— START Entries —

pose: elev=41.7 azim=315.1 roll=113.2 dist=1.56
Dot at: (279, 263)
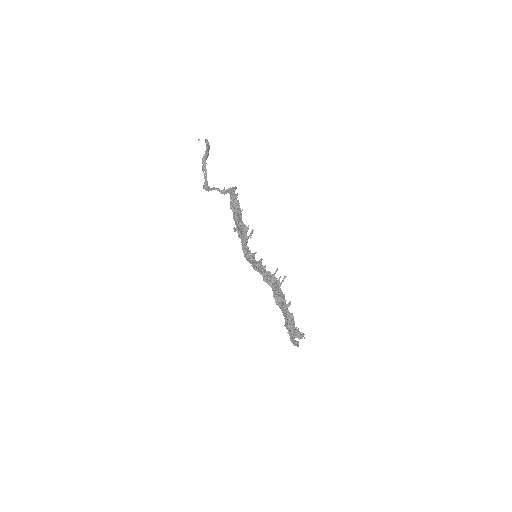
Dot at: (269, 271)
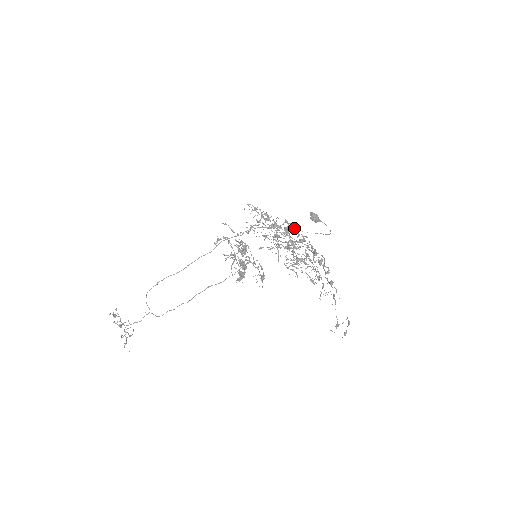
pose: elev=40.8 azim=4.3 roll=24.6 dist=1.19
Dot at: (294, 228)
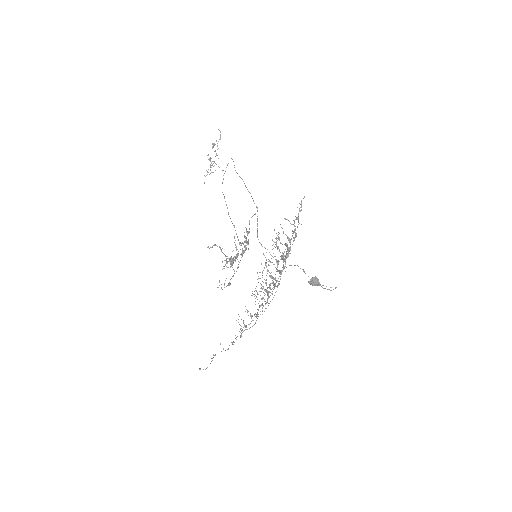
Dot at: (276, 282)
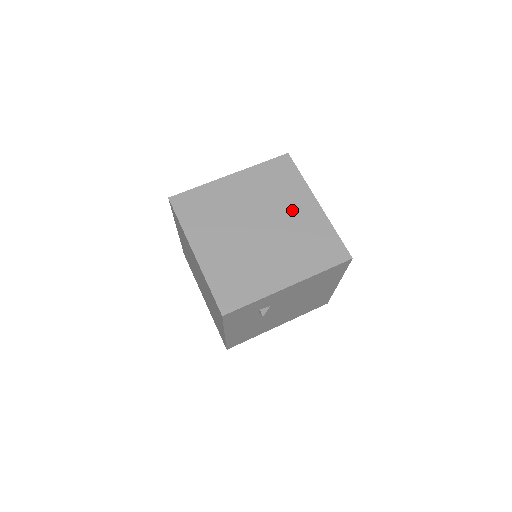
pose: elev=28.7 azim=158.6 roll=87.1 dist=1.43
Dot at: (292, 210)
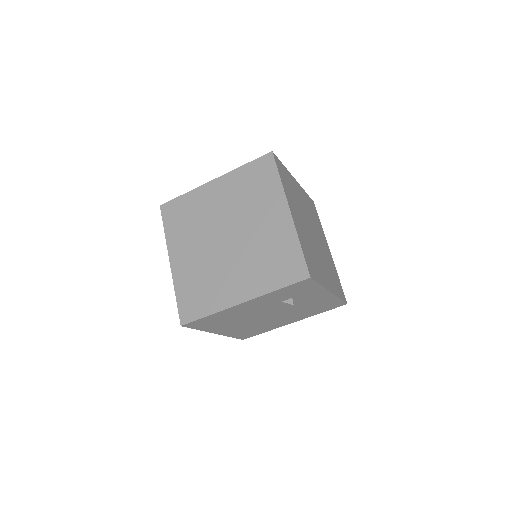
Dot at: (322, 241)
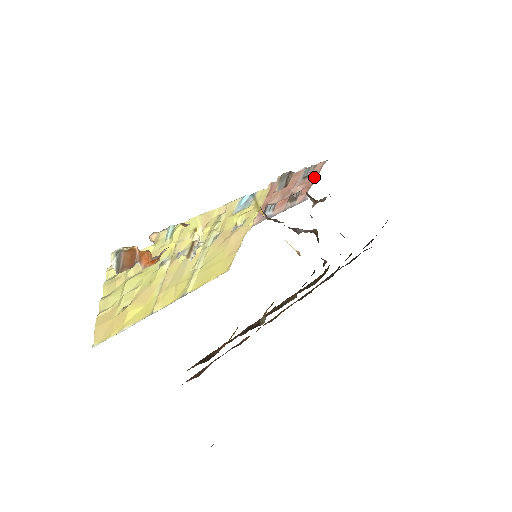
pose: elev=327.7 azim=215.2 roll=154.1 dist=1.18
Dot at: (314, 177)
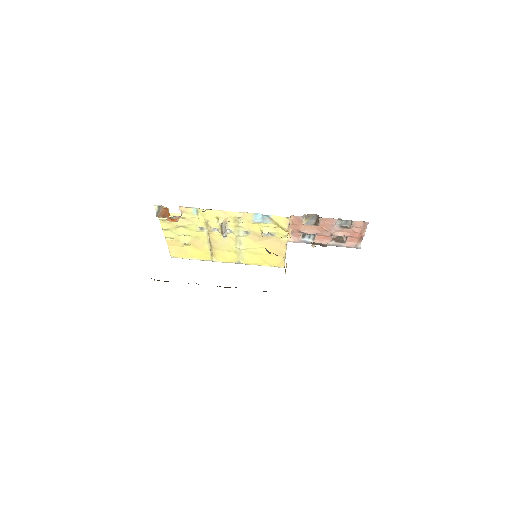
Dot at: (359, 231)
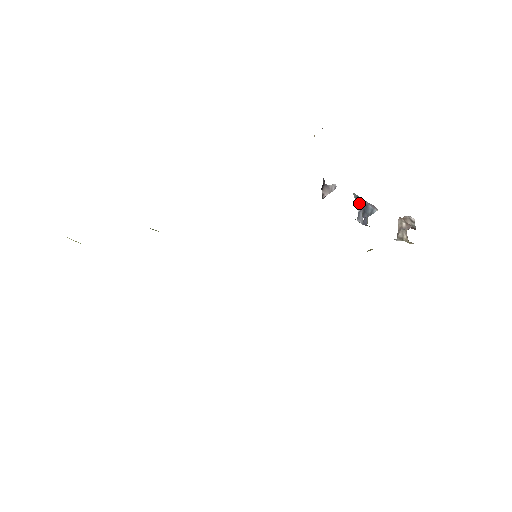
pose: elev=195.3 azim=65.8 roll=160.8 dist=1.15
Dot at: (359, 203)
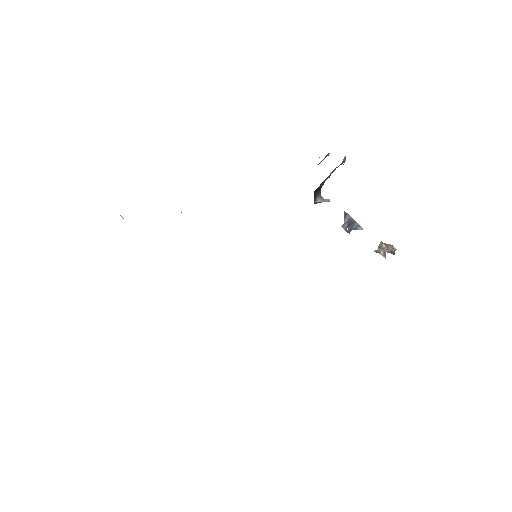
Dot at: (346, 217)
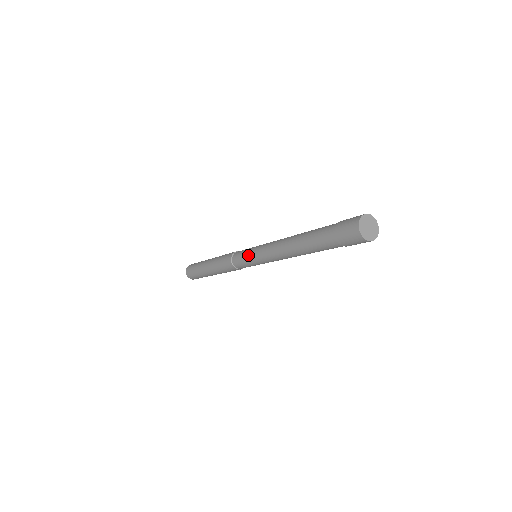
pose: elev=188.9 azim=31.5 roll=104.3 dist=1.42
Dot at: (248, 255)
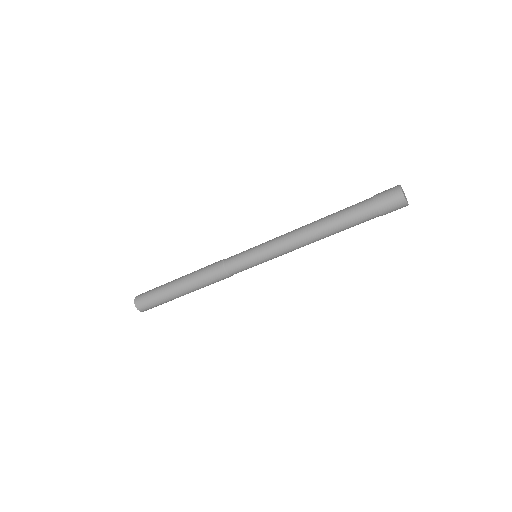
Dot at: (252, 248)
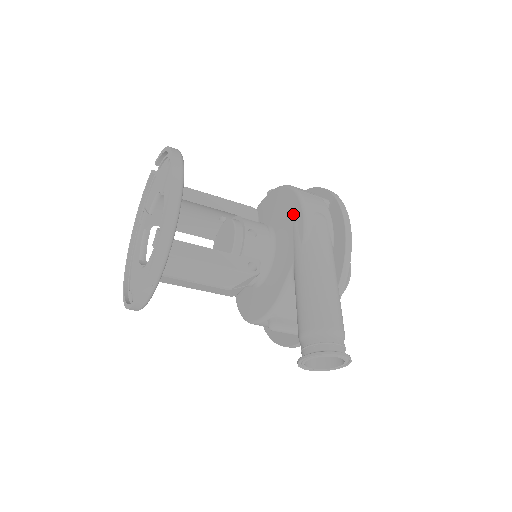
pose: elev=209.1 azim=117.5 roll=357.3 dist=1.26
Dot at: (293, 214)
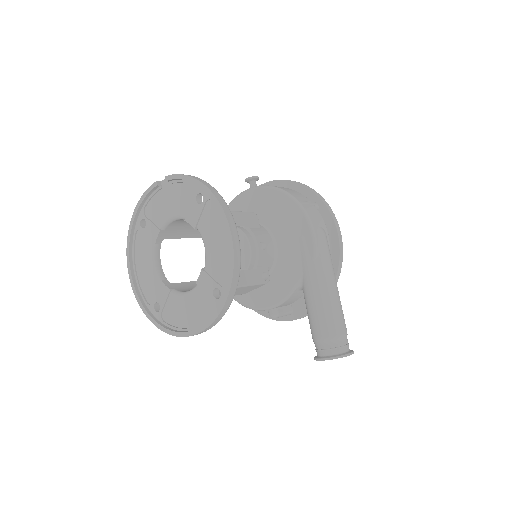
Dot at: (298, 228)
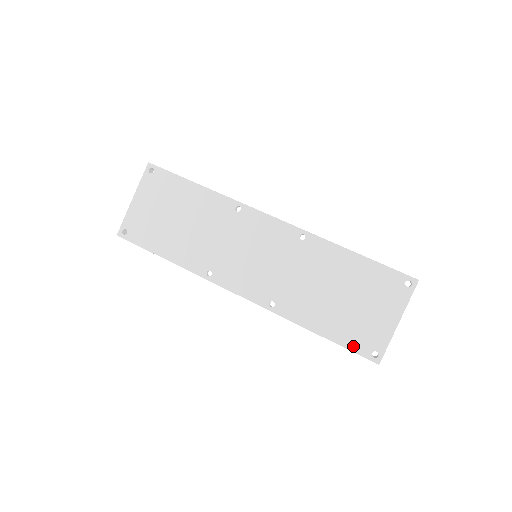
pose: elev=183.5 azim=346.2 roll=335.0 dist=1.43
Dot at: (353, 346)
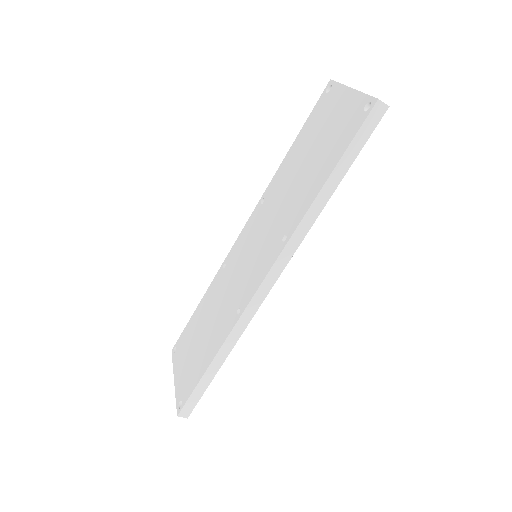
Dot at: (351, 136)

— END Entries —

What is required: Reproduce every line of the entries above word for word, omitting the pictures.

Task response:
pose: elev=41.7 azim=315.1 roll=113.2 dist=1.56
Dot at: (279, 263)
Dot at: (269, 271)
pose: elev=40.8 azim=4.3 roll=24.6 dist=1.19
Dot at: (294, 228)
Dot at: (276, 282)
pose: elev=28.7 azim=158.6 roll=87.1 dist=1.43
Dot at: (292, 210)
Dot at: (322, 241)
pose: elev=327.7 azim=215.2 roll=154.1 dist=1.18
Dot at: (314, 177)
Dot at: (359, 231)
pose: elev=195.3 azim=65.8 roll=160.8 dist=1.15
Dot at: (359, 203)
Dot at: (346, 217)
pose: elev=188.9 azim=31.5 roll=104.3 dist=1.42
Dot at: (248, 255)
Dot at: (252, 248)
pose: elev=209.1 azim=117.5 roll=357.3 dist=1.26
Dot at: (293, 214)
Dot at: (298, 228)
pose: elev=183.5 azim=346.2 roll=335.0 dist=1.43
Dot at: (353, 346)
Dot at: (351, 136)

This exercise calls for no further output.